Quando as mulheres estão sozinhas estão ainda mais vulneráveis e acabam por estar muito mais expostas. Os médicos podem sentir-se mais confortáveis em fazer o que quiserem. Ter um acompanhante que esteja alinhado com aquilo que estas mulheres querem é uma forma de proteção. As mulheres quando estão em trabalho de parto têm de estar focadas nelas e no bebé e não a responder perguntas porque atrapalha a evolução do parto. Se elas tiverem alguém que fale por elas, mas que saiba exatamente aquilo que elas querem, é uma forma de estarem a trabalhar em equipa. Assim, ela pode ficar concentrada no bebé e a outra pessoa pode focar-se nela, em protegê-la e ajudá-la a ter uma evolução do trabalho de parto.
Para além de investigar o racismo obstétrico em Portugal, quais são os objetivos da SaMaNe?
Temos feito parcerias com algumas associações que trabalham diretamente com mulheres negras e através destes encontros queremos que as mulheres contem as suas experiências, mas também que mulheres grávidas tenham acesso a esta informação para que se possam prevenir da violência obstétrica. A informação é muito importante, para que não normalizemos a forma como somos tratadas em diversos serviços durante a gravidez e pós-parto. Às vezes, achamos que é normal falarem connosco de uma determinada forma porque pode simplesmente ser a maneira de ser daquela pessoa. Também é comum chegarmos à administração do hospital e perguntarem-nos logo pelo passaporte porque partem do princípio de que não somos portuguesas. É preciso não normalizar estas coisas e fazer reclamação porque, enquanto não fizermos, vão pensar que está tudo bem e não está.
Que medidas gostaria de ver implementadas para poder erradicar o racismo obstétrico em Portugal?
Sou a favor da criminalização da violência obstétrica. Acho que seria uma solução mais “rápida”, apesar de que não basta só estar na lei para as coisas serem cumpridas mas já seria um passo importante para que os profissionais pudessem refletir sobre as suas ações. Acredito que seria importante implementar formação, tanto nas escolas de medicina e enfermagem como formação de reciclagem aos profissionais que já estão a trabalhar, e às próprias pessoas que não são profissionais de saúde mas que trabalham nos hospitais e nos centros de saúde, os seguranças, as rececionistas, os administrativos porque, por vezes, eles também são causadores de violência obstétrica.

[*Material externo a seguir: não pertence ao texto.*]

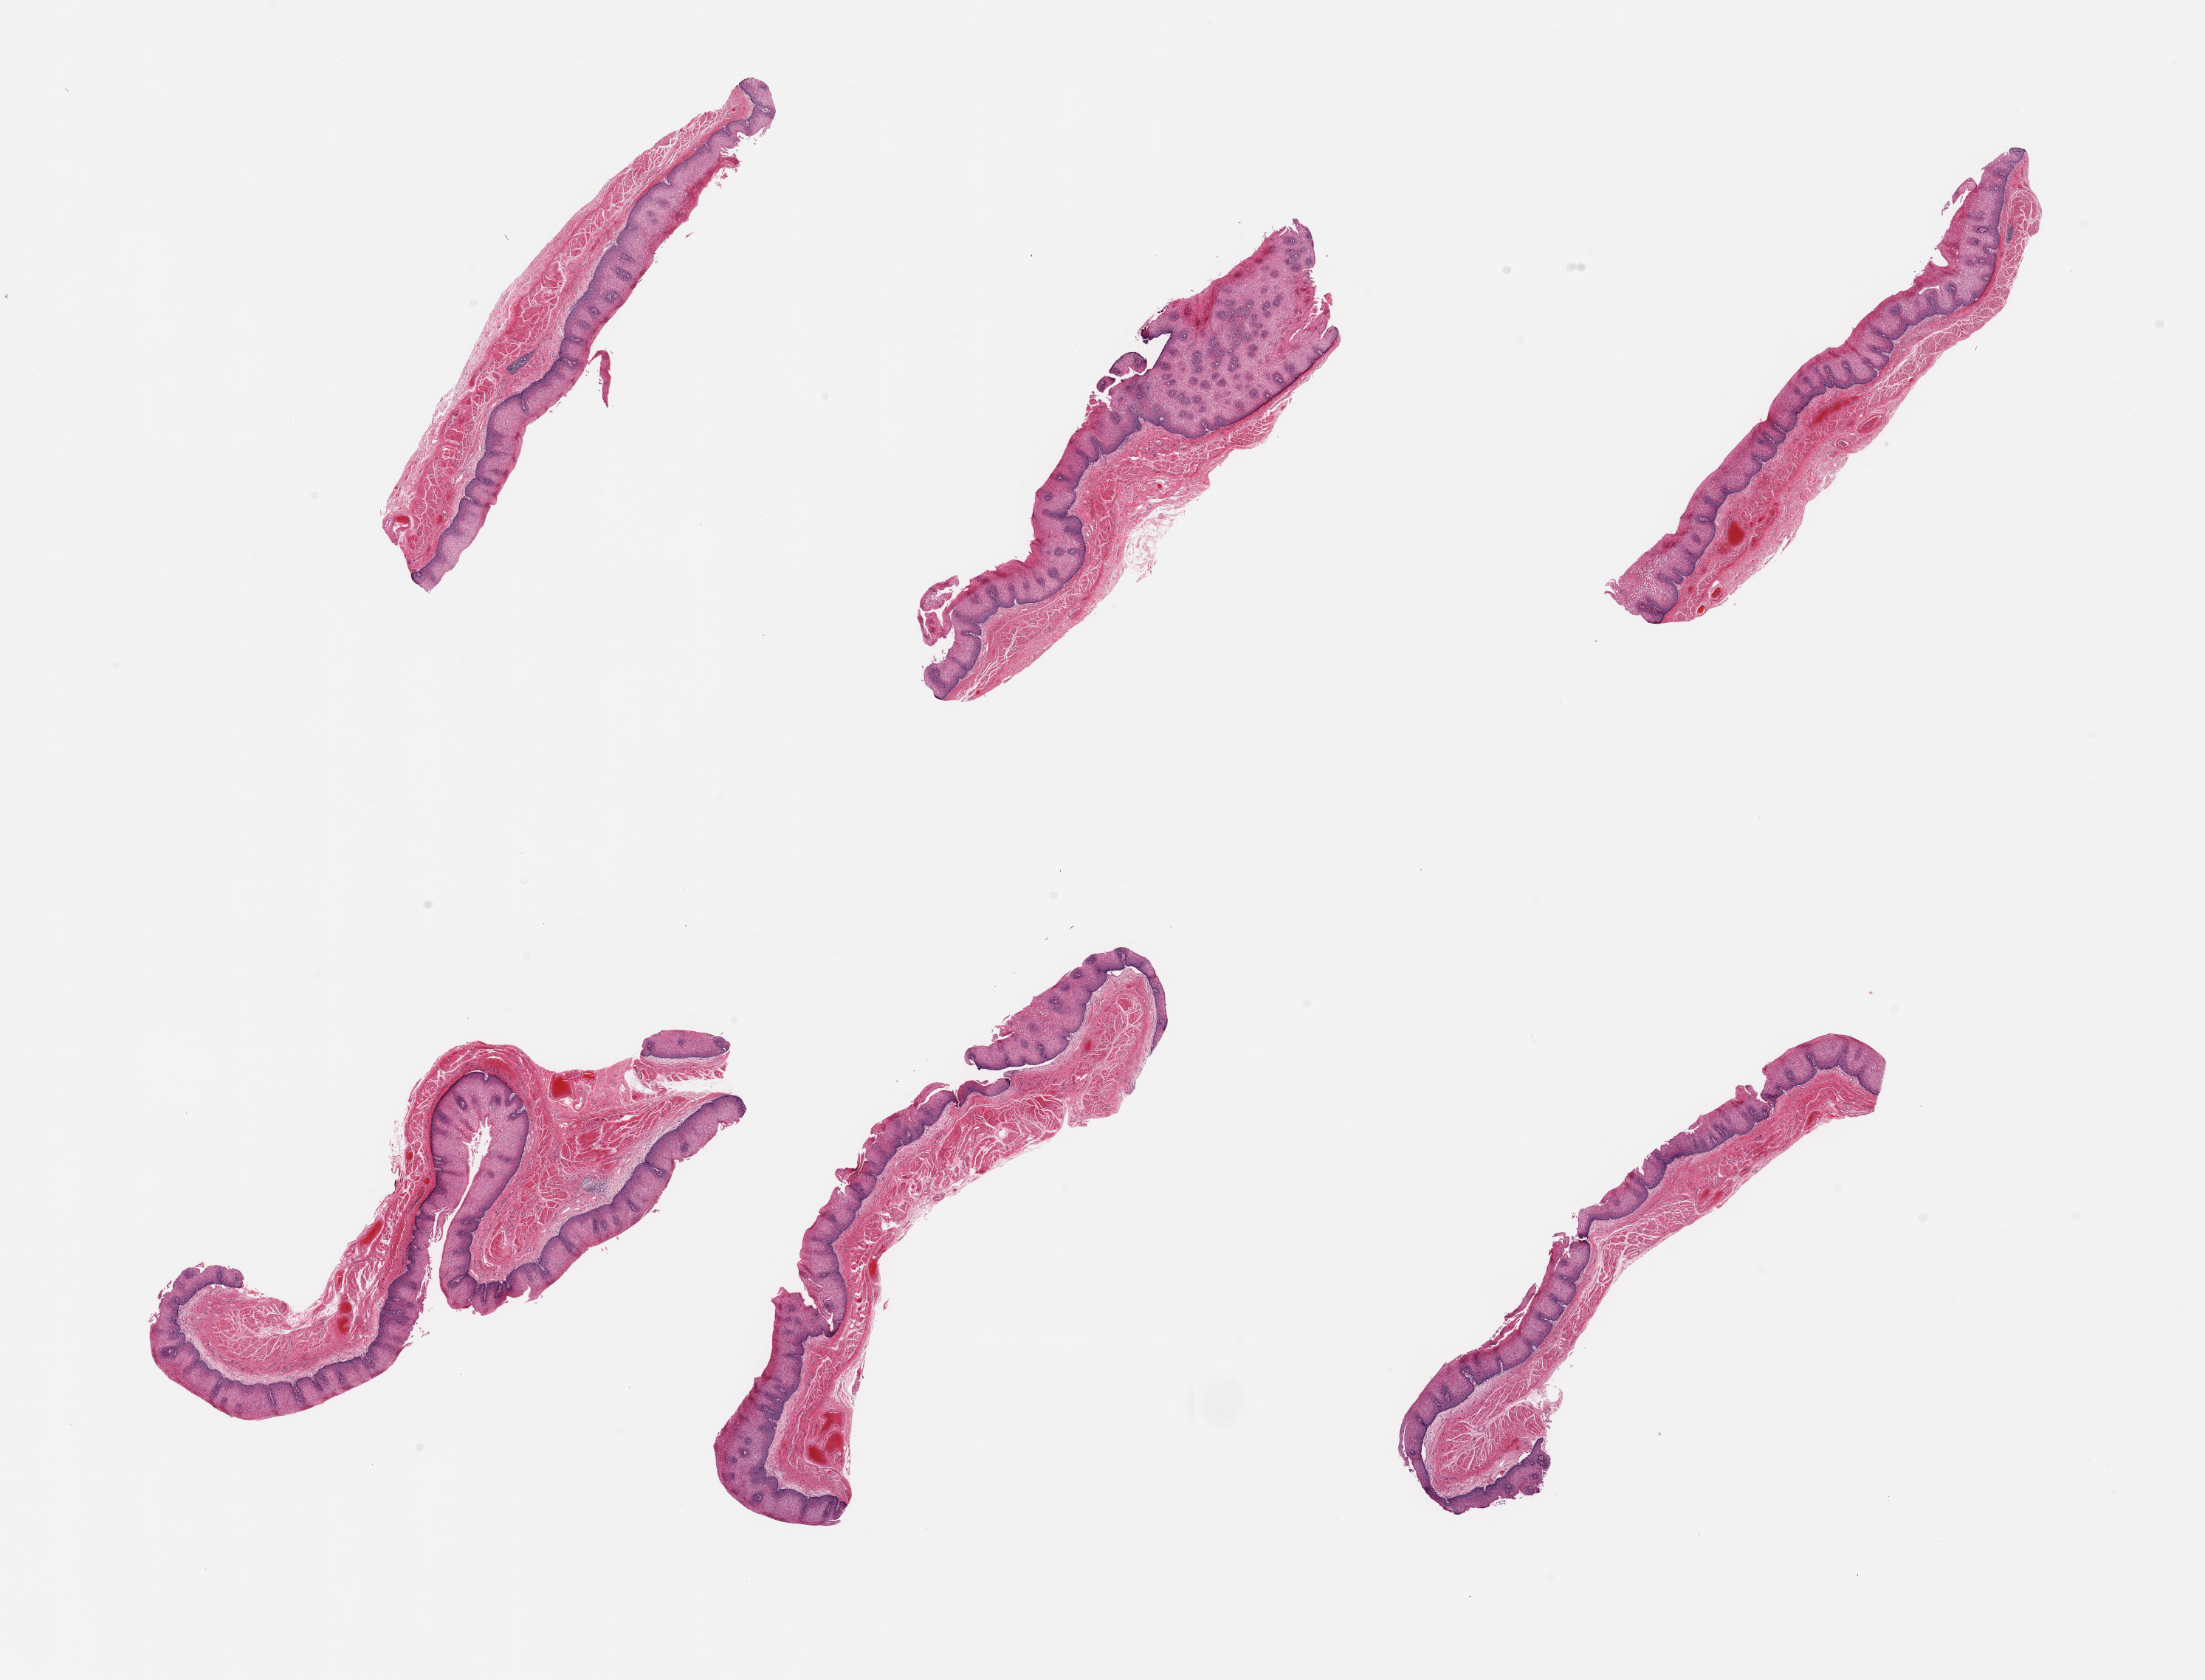
Digitized haematoxylin and eosin-stained section, low-resolution overview of the scanned area, about 23.6 x 18.0 mm; PAXgene-fixed paraffin-embedded (PFPE) section; target tissue: esophageal mucous membrane; donor tissue sample. Donor sex: male.
• pathologist's review note for this sample: 6 pieces squamous mucosa up to ~0.5mm, ~40-50% thickness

Podem não contribuir fisicamente, mas influenciam a parte emocional da mulher grávida e portanto são parte dos causadores dos traumas de algumas mulheres.

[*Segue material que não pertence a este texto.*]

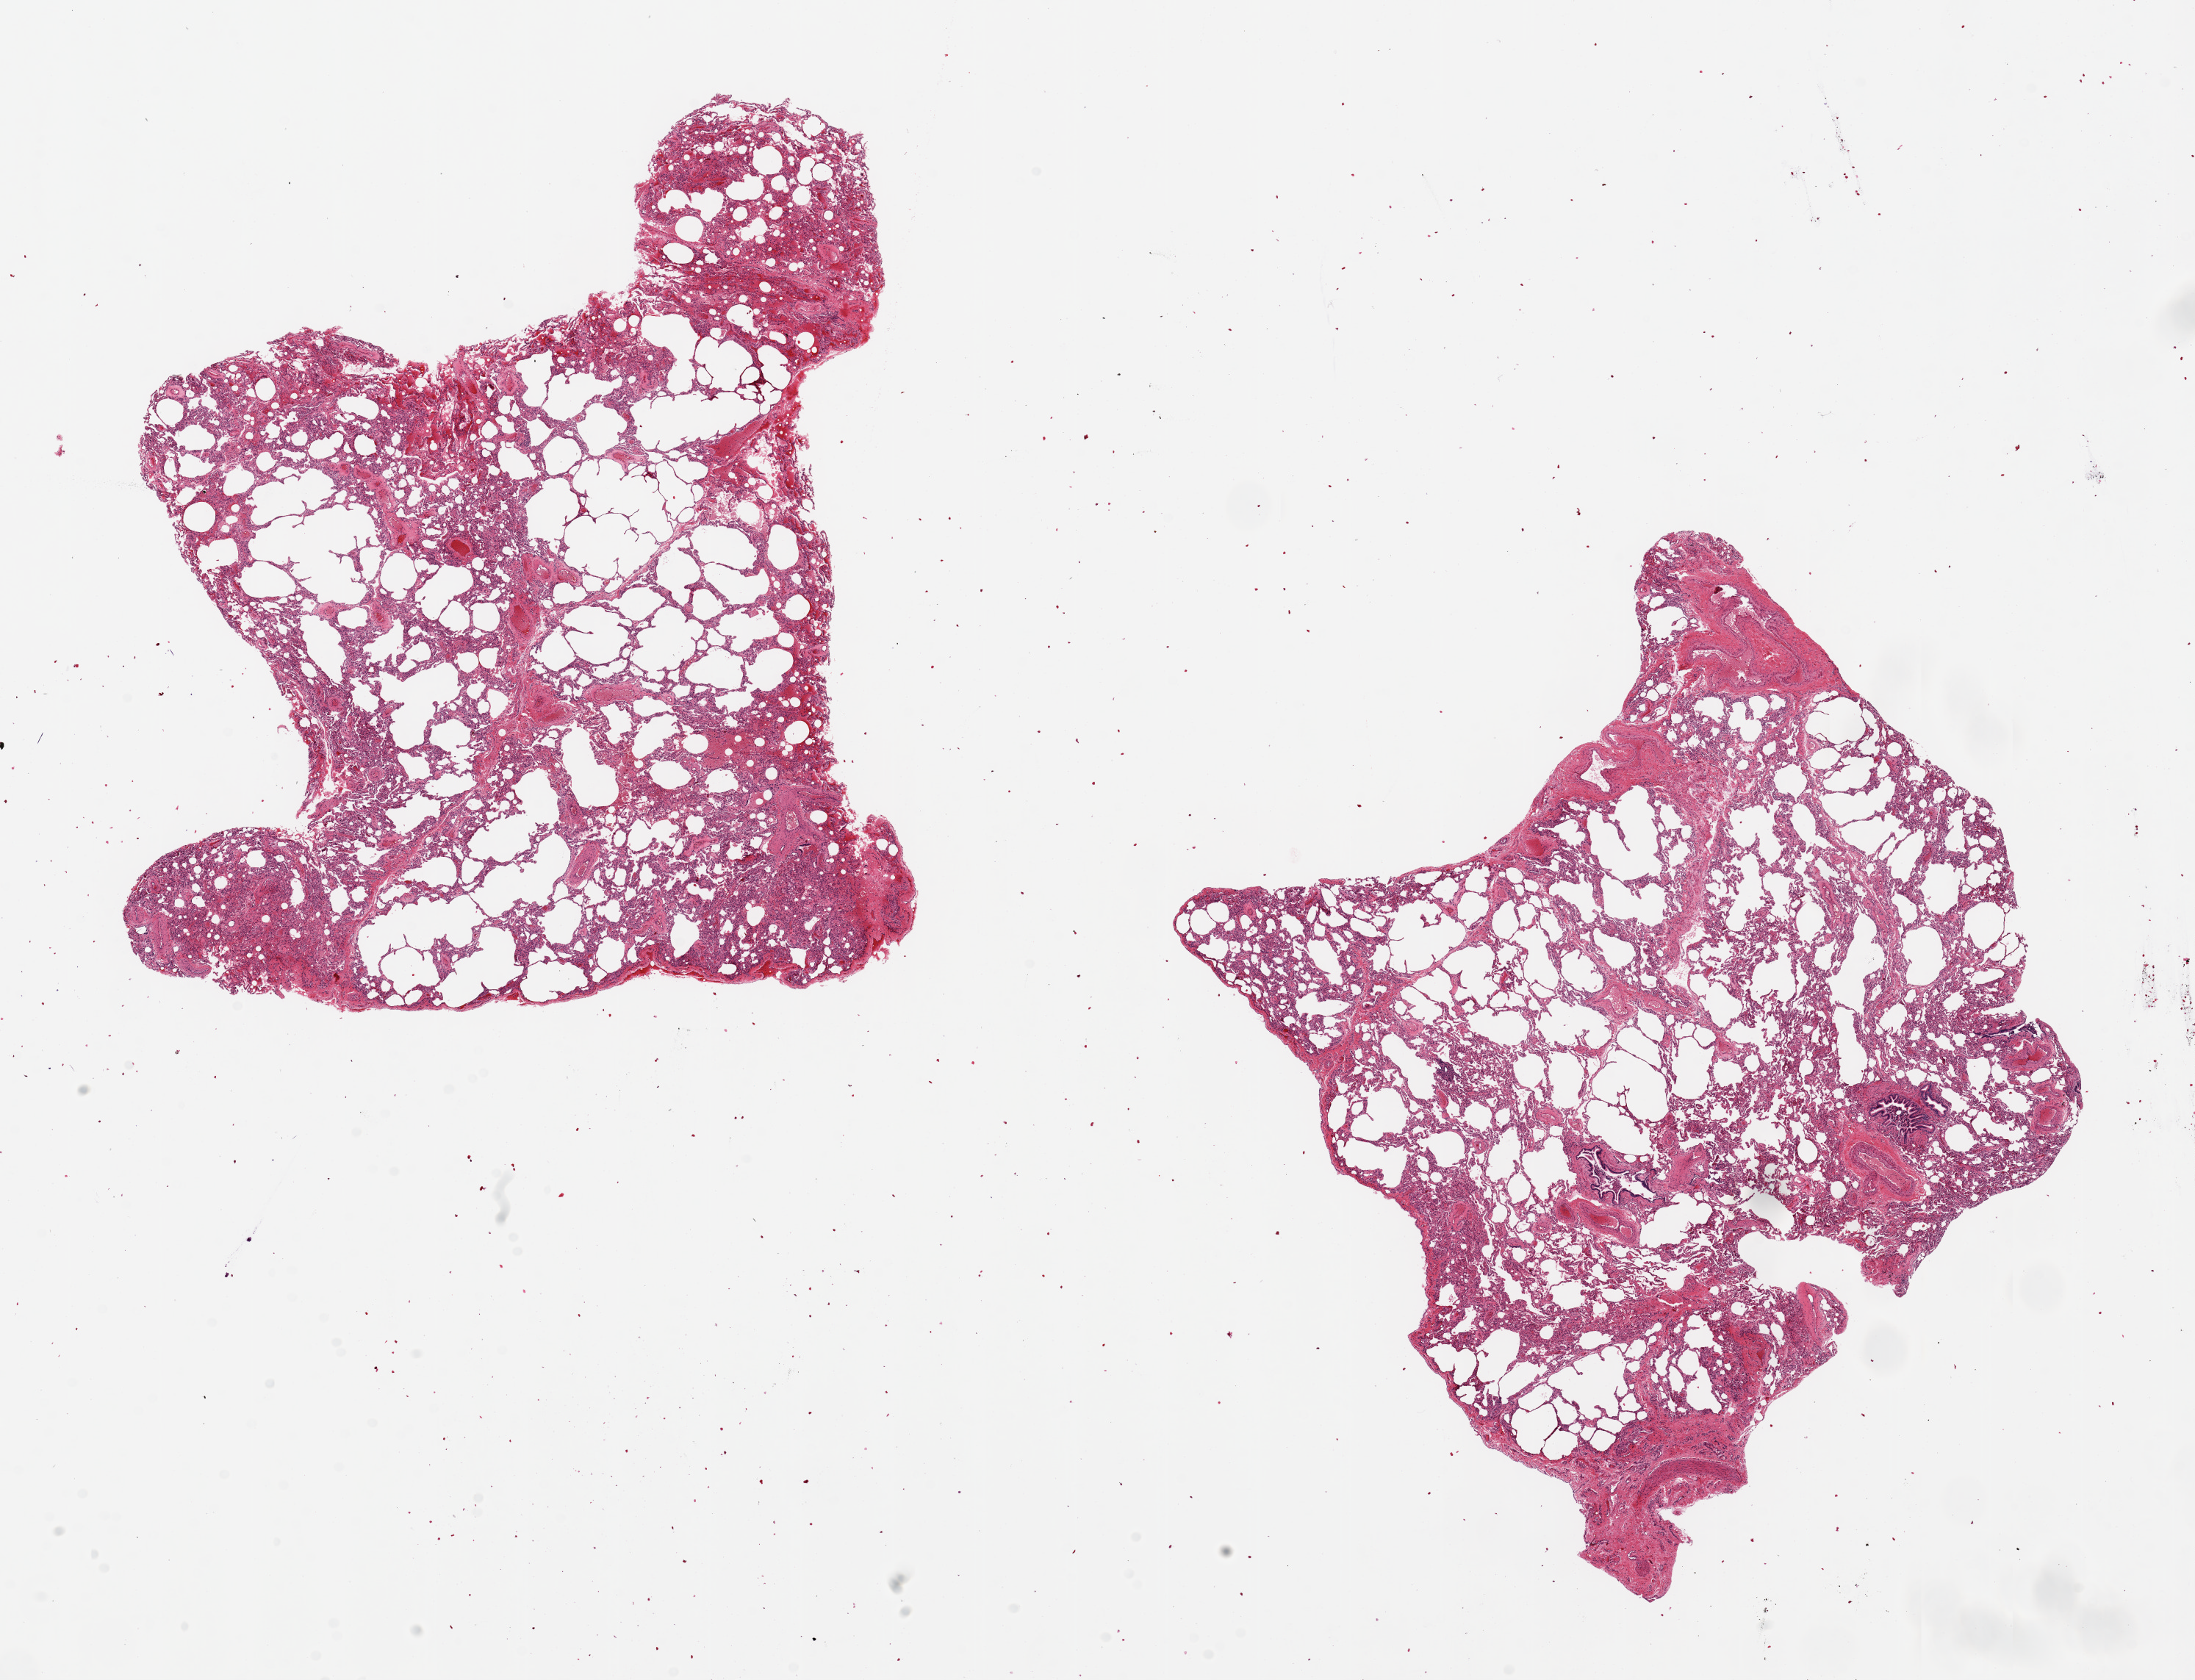
H&E whole-slide image, low-resolution overview of the scanned area, about 23.6 x 18.1 mm (from a 20x scan), PAXgene-fixed, paraffin-embedded tissue, section of lung (target tissue), tissue donor sample. Female donor.
Pathologist's review note for this sample: 2 pieces ~9x7mm moderate congestion/emphysematous changes; Reprsentative bronchiole ~1mm d., relatively well-preserved mucosal lining.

Qual é o papel que esta pesquisa tem na resolução de racismo obstétrico em Portugal?
Neste momento somos o único coletivo que se debruçou sobre esta questão, portanto estamos a conseguir dar visibilidade a estas questões e colocá-las no debate público. Apesar de ser assunto que faça parte do grupo de violência obstétrica, ainda não tem tanta visibilidade quanto a mesma, nem tanto realce dentro da própria comunidade negra. Portanto, ainda é necessário falar mais sobre isso. Assim como é importante falar mais de racismo e discriminação de uma forma saudável, porque não se fala sobre estas questões desta forma. Temos um primeiro-ministro que não é branco, uma ministra negra e são logo estas respostas que ouvimos quando tentamos falar de racismo.
Quando é que pretendem encerrar e divulgar os resultados do questionário?
Ainda não temos uma data definida. O questionário faz parte do doutoramento de uma das integrantes do coletivo, a Laura Brito, entretanto eventualmente ela terá de divulgar os resultados. Mas acabamos sempre por fazer apanhados das respostas nos eventos em que somos convidadas a falar. Porém, temos de ter conta que é um universo de um certo número de pessoas, pode não ser representativo da amostra da realidade.